On a review of the evidence we are satisfied that the plaintiff was entitled to a judgment for nominal damages at least. And the court erred in not granting a new trial on that ground.

The second error assigned is that of striking out testimony of the appellant Stuart and Issac Neal and rejecting the testimony offered by Neal and other witnesses showing and offering to show the voluntary opening of a wastegate to turn off water from said canal in order to relieve the breaks in said canal as a part of the mismanagement of the same.

Mismanagement was alleged in the complaint, and we think the evidence referred to had a tendency, at least, to establish that fact, and the court erred in striking out and rejecting any pertinent testimony upon that issue.

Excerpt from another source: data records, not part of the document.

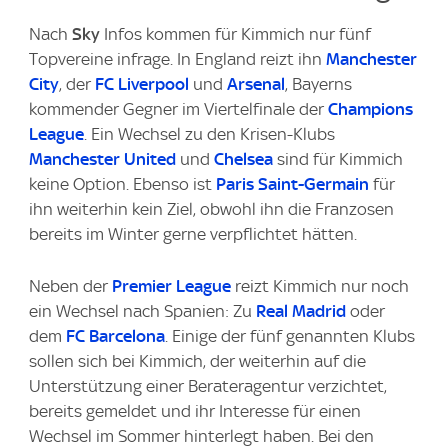
Nach
Sky
Infos kommen für Kimmich nur fünf
Topvereine infrage. In England reizt ihn
Manchester
City
, der
FC Liverpool
und
Arsenal
, Bayerns
kommender Gegner im Viertelfinale der
Champions
League
. Ein Wechsel zu den Krisen-Klubs
Manchester United
und
Chelsea
sind für Kimmich
keine Option. Ebenso ist
Paris Saint-Germain
für
ihn weiterhin kein Ziel, obwohl ihn die Franzosen
bereits im Winter gerne verpflichtet hätten.
Neben der
Premier League
reizt Kimmich nur noch
ein Wechsel nach Spanien: Zu
Real Madrid
oder
dem
FC Barcelona
. Einige der fünf genannten Klubs
sollen sich bei Kimmich, der weiterhin auf die
Unterstützung einer Berateragentur verzichtet,
bereits gemeldet und ihr Interesse für einen
Wechsel im Sommer hinterlegt haben. Bei den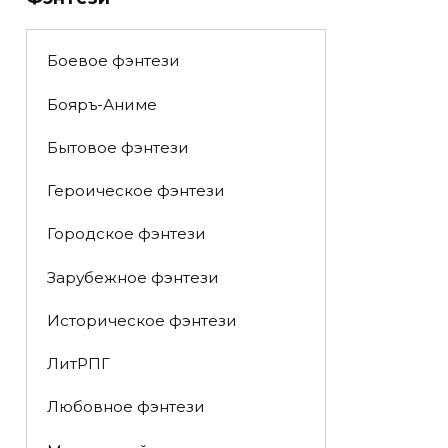
Боевое фэнтези
Бояръ-Аниме
Бытовое фэнтези
Героическое фэнтези
Городское фэнтези
Зарубежное фэнтези
Историческое фэнтези
ЛитРПГ
Любовное фэнтези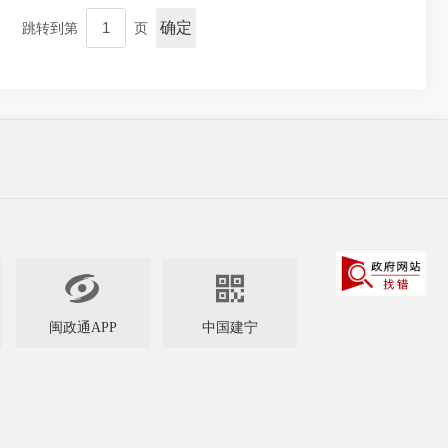
确定
跳转到第
页


闽政通APP
中国建宁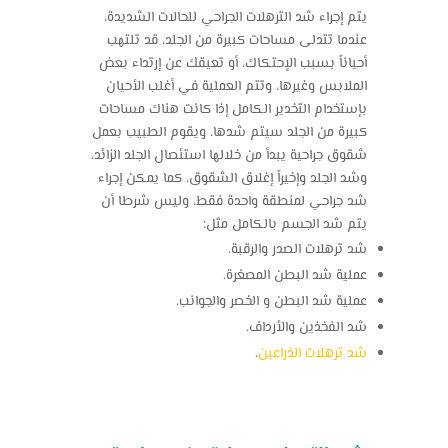
يتم إجراء
شد الترهلات
الجراحي للحالات الشديدة،
عندما تتدلى مساحات كبيرة من الجلد، قد تلتهب
أحياناً بسبب الإحتكاك، أو تعيقك عن إرتداء بعض
الملابس وغيرها، وتتم العملية في أغلب الأحيان
بإستخدام التخدير الكامل إذا كانت هناك مساحات
كبيرة من الجلد سيتم شدها، ويقوم الطبيب بعمل
شقوق جراحية يبدأ من خلالها استئصال الجلد الزائد،
وشد الجلد وإخيراً إغلاق الشقوق، كما يمكن إجراء
شد جراحي لمنطقة واحدة فقط، وليس شرطا أن
يتم شد الجسم بالكامل مثل:
شد ترهلات الصدر والرقبة.
عملية شد البطن المصغرة.
عملية شد البطن و الخصر والجوانب.
شد الفخذين والأرداف.
شد ترهلات الذراعين
.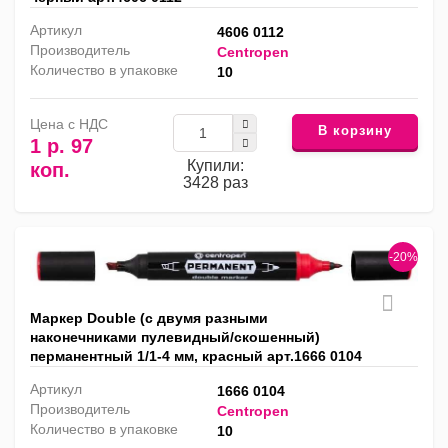
Артикул
4606 0112
Производитель
Centropen
Количество в упаковке
10
Цена с НДС
В корзину
1 р. 97
Купили:
коп.
3428 раз
-20%
Маркер Double (с двумя разными
наконечниками пулевидный/скошенный)
перманентный 1/1-4 мм, красный арт.1666 0104
Артикул
1666 0104
Производитель
Centropen
Количество в упаковке
10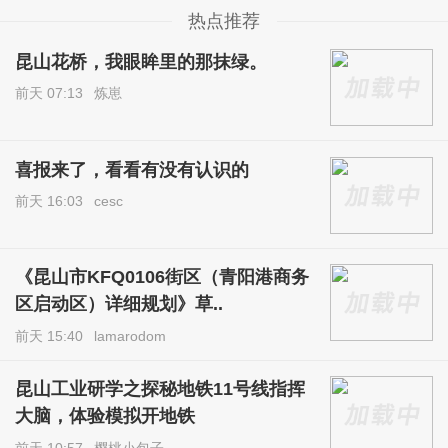
热点推荐
昆山花桥，我眼眸里的那抹绿。
前天 07:13
炼崽
喜报来了，看看有没有认识的
前天 16:03
cesc
《昆山市KFQ0106街区（青阳港商务
区启动区）详细规划》草..
前天 15:40
lamarodom
昆山工业研学之探秘地铁11号线指挥
大脑，体验模拟开地铁
前天 10:57
樱桃小包子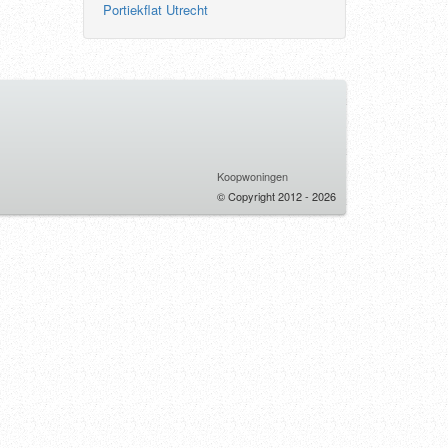
Portiekflat Utrecht
Koopwoningen
© Copyright 2012 - 2026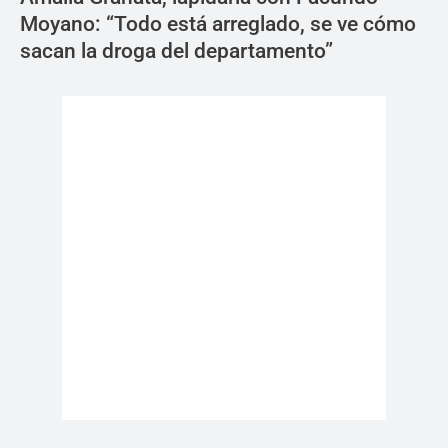
Moyano: “Todo está arreglado, se ve cómo
sacan la droga del departamento”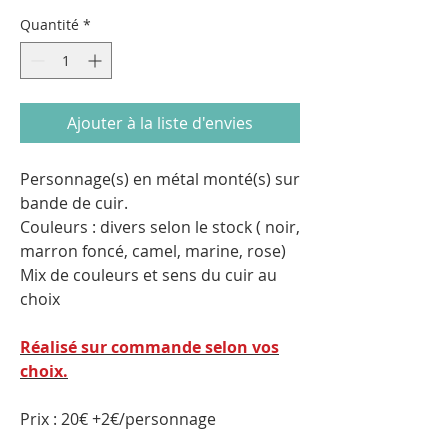
Quantité
*
Ajouter à la liste d'envies
Personnage(s) en métal monté(s) sur
bande de cuir.
Couleurs : divers selon le stock ( noir,
marron foncé, camel, marine, rose)
Mix de couleurs et sens du cuir au
choix
Réalisé sur commande selon vos
choix.
Prix : 20€ +2€/personnage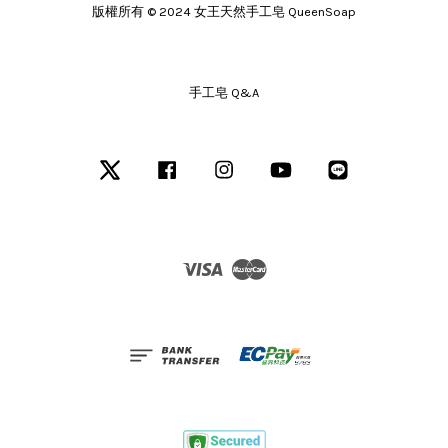
版權所有 © 2024 女王天然手工皂 QueenSoap
手工皂 Q&A
Twitter
Facebook
Instagram
YouTube
Line
Visa
Master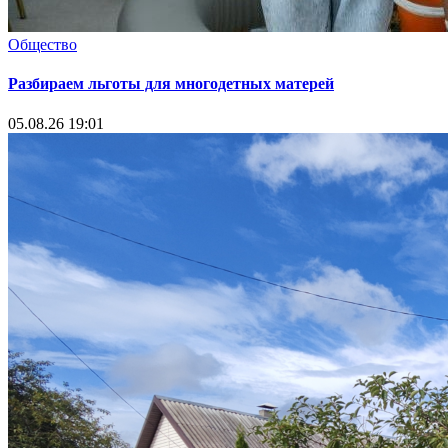
Общество
Разбираем льготы для многодетных матерей
05.08.26 19:01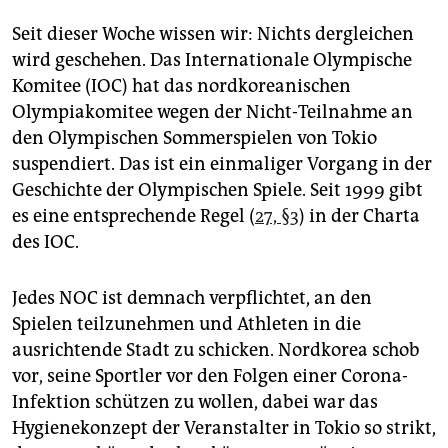
Seit dieser Woche wissen wir: Nichts dergleichen
wird geschehen. Das Internationale Olympische
Komitee (IOC) hat das nordkoreanischen
Olympiakomitee wegen der Nicht-Teilnahme an
den Olympischen Sommerspielen von Tokio
suspendiert. Das ist ein einmaliger Vorgang in der
Geschichte der Olympischen Spiele. Seit 1999 gibt
es eine entsprechende Regel (
27, §3
) in der Charta
des IOC.
Jedes NOC ist demnach verpflichtet, an den
Spielen teilzunehmen und Athleten in die
ausrichtende Stadt zu schicken. Nordkorea schob
vor, seine Sportler vor den Folgen einer Corona-
Infektion schützen zu wollen, dabei war das
Hygienekonzept der Veranstalter in Tokio so strikt,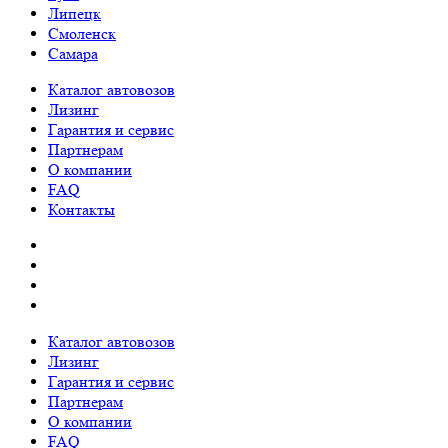
Липецк
Смоленск
Самара
Каталог автовозов
Лизинг
Гарантия и сервис
Партнерам
О компании
FAQ
Контакты
Каталог автовозов
Лизинг
Гарантия и сервис
Партнерам
О компании
FAQ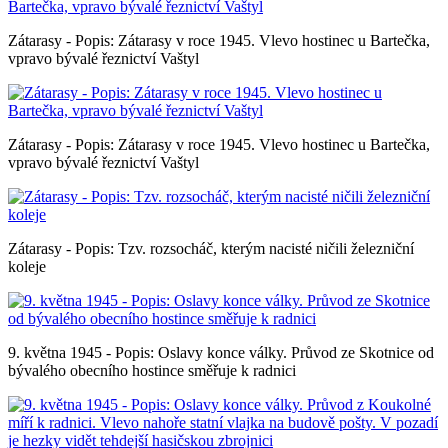
Zátarasy - Popis: Zátarasy v roce 1945. Vlevo hostinec u Bartečka,
vpravo bývalé řeznictví Vaštyl
Zátarasy - Popis: Zátarasy v roce 1945. Vlevo hostinec u Bartečka,
vpravo bývalé řeznictví Vaštyl
Zátarasy - Popis: Tzv. rozsocháč, kterým nacisté ničili železniční
koleje
9. května 1945 - Popis: Oslavy konce války. Průvod ze Skotnice od
bývalého obecního hostince směřuje k radnici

Counsel for respondent contend that the evidence above referred to related to the willful act of the ditch-walker and had no tendency to establish the alleged negligent management of said ditch by the defendant, as it is not shown that the defendant had any knowledge of or approved or acquiesced in said act of the ditch-walker. We take it that the act of the ditch-walker in opening the gate to relieve the ditch was the act of the company, and not willfully done for the purpose of injuring the appellant, and if damage was done thereby the company would be liable. The company would certainly be liable for the negligent and careless acts of their servant, whom they had put in charge of said canal, in his management thereof, where his acts were done with a view of protecting the property of the company.